Problem details>
Pull out every line below containing the word "wrist".

Records provided>
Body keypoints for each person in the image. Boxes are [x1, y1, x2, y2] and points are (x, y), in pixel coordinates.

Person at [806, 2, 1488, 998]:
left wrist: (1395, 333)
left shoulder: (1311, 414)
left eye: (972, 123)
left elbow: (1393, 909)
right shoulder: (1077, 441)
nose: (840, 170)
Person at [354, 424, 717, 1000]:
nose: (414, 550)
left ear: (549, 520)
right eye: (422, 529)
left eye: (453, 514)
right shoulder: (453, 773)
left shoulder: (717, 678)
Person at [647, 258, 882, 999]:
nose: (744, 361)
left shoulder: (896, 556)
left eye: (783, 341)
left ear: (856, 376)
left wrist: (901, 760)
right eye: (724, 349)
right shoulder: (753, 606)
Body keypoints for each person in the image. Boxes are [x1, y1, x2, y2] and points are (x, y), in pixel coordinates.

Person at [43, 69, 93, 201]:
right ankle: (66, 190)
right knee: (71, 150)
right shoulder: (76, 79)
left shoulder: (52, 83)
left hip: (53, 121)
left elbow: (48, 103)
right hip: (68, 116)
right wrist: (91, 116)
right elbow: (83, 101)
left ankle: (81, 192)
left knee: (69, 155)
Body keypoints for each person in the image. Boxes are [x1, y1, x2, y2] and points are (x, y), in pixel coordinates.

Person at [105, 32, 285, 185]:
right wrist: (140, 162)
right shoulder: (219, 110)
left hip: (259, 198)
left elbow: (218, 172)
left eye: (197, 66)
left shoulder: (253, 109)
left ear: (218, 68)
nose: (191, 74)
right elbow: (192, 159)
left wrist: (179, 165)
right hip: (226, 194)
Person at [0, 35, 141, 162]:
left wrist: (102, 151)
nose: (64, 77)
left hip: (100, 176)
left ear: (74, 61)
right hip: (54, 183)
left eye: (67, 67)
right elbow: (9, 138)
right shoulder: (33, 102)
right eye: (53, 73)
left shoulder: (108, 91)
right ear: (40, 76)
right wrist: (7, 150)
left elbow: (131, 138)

Finished exercise>
left wrist: (1395, 333)
left wrist: (901, 760)
right wrist: (91, 116)
right wrist: (140, 162)
left wrist: (179, 165)
left wrist: (102, 151)
right wrist: (7, 150)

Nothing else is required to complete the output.